#### [Task brief]
Reproduce the forum thread word for word from "## checkmate2006 (Jan" to "(Jan 14, 2009)".
[Provided text — start]
He really does, Lyns! He really does!  :lol:


----------



## Guest (Jan 7, 2009)

LOL!


----------



## SistA HazeL (Aug 10, 2008)

It's the truth! you can see it from the way he types :lol:


----------



## peachy (Feb 9, 2008)

lynsey are you casting spells on boys again? tisk tisk!


----------



## SistA HazeL (Aug 10, 2008)

peachyderanged said:


> lynsey are you casting spells on boys again? tisk tisk!


Oh... is that what it is?? hmmm :wink: 8)


----------



## Conjurus (Oct 25, 2008)

It's magick. Natural magick. No spells


----------



## checkmate2006 (Jan 12, 2009)

Crushes for me either crush me or i brush them off and keep going forward. The one's that crush me are the ones that the person has a ton in common but either they are taken or too far away.


----------



## Guest (Jan 14, 2009)

SistA HazeL said:


> peachyderanged said:
> 
> 
> > lynsey are you casting spells on boys again? tisk tisk!
> ...


NO LOL...I would never do that, what do you mean _again_? I never did do anything like it. :lol:

Me and Jesse are awesome friends.


----------



## Guest (Mar 9, 2009)

SistA HazeL said:


> Aussies and the British understand each other coz we speak the same slang lol.
[Provided text — finish]
[The data — start]
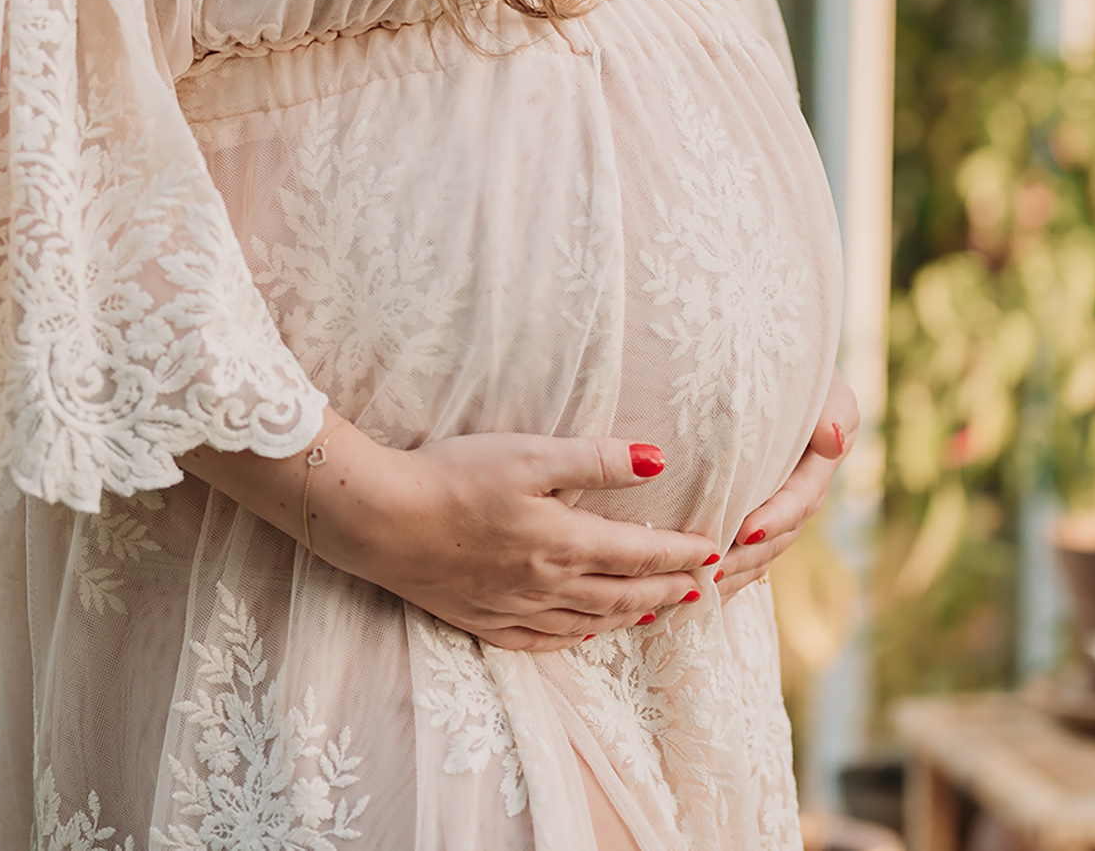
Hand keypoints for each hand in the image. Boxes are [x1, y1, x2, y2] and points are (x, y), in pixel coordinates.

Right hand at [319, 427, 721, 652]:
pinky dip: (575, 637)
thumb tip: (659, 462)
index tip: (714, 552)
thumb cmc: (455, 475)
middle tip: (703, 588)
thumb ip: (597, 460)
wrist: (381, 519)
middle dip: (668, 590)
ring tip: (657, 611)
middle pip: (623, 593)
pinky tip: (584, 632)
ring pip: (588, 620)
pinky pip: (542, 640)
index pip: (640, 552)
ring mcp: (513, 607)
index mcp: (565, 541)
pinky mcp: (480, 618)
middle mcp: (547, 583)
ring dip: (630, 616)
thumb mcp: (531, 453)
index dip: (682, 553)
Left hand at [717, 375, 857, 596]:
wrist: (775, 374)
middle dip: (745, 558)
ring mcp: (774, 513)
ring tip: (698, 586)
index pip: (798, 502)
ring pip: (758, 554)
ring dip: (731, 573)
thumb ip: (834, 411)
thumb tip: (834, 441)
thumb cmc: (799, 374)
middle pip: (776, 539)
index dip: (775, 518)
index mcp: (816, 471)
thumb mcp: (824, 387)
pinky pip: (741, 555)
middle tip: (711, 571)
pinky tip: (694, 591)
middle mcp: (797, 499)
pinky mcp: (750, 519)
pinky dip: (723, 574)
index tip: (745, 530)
[The data — finish]
#### [Exercise output]
## checkmate2006 (Jan 12, 2009)

Crushes for me either crush me or i brush them off and keep going forward. The one's that crush me are the ones that the person has a ton in common but either they are taken or too far away.


----------



## Guest (Jan 14, 2009)